• Jelajahi

    Copyright © Laku Suluk
    Best Viral Premium Blogger Templates

    Iklan

    Iklan

    Etika Perbedaan dalam Islam Menurut Al-Qur’an dan Hadits

    Rabu, 14 Oktober 2020, 14.17 WIB Last Updated 2020-11-06T16:13:10Z
    masukkan script iklan disini
    masukkan script iklan disini

     

    Di awal tulisan ini, marilah kita coba memikirkan tentang kelapa dan kurma yang sebenarnya masih sama-sama keluarga Palmae (palem). Jika kita hanya menyajikan dua jenis dari keturunan palmae tersebut, pasti kita akan berfikir manakah yang lebih baik? Hampir sebagian orang Islam akan menilai kurmalah yang lebih baik, karena Nabi Muhammad Saw. dulu memakan buah tersebut.


    Namun, cobalah kita lupakan perbandingan keduanya sejenak dan menyajikan saudara-saudara keduanya yang lain. Sagu, enau/aren, gebang, rotan, salak, kelapa sawit, lontar, nipah, dan mungkin masih banyak saudara lainnya. Masing-masing keturunan palmae tersebut berasal dari satu moyang yang masing-masing beradaptasi dengan kondisi geografisnya.


    Seperti yang pernah diungkapkan oleh Prof. Ismail Fajri Alatas (Dosen New York University dalam kuliah umumnya di Yogyakarta, demikianlah analogi Islam dewasa ini. Islam zaman Nabi Saw. ibarat moyang palmae yang sudah sulit-untuk mengatakan tidak-dapat ditemui di belahan bumi manapun.

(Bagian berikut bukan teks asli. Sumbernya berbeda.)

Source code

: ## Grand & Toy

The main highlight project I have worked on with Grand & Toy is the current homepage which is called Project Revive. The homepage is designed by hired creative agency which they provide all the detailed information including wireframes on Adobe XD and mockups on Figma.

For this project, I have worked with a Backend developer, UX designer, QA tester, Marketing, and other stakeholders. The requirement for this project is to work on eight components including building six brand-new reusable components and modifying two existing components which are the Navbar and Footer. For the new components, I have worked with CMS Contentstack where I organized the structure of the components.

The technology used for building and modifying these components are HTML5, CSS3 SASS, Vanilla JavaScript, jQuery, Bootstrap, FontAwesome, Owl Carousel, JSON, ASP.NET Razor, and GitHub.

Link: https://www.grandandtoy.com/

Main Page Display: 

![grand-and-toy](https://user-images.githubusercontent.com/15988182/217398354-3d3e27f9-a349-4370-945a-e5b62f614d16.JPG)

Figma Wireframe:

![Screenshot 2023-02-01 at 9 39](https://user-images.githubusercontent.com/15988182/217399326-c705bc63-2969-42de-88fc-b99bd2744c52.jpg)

Zaman sekarang yang ada adalah turunan dari Islam yang terus menerus bergulir dari zaman ke zaman.


    Bolehkah ada golongan Islam yang mengaku bahwa golongannya lah yang merupakan moyang dari Islam itu sendiri? Namun kiranya tidak, masing-masing golongan Islam tersebut telah beradaptasi terhadap lingkungannya (suku, budaya, dan adat istiadat) dengan tetap memegang prinsip Islam. Lantas bagaimana kita sebagai generasi belakangan menyikapi perbedaan diantara golongan tersebut?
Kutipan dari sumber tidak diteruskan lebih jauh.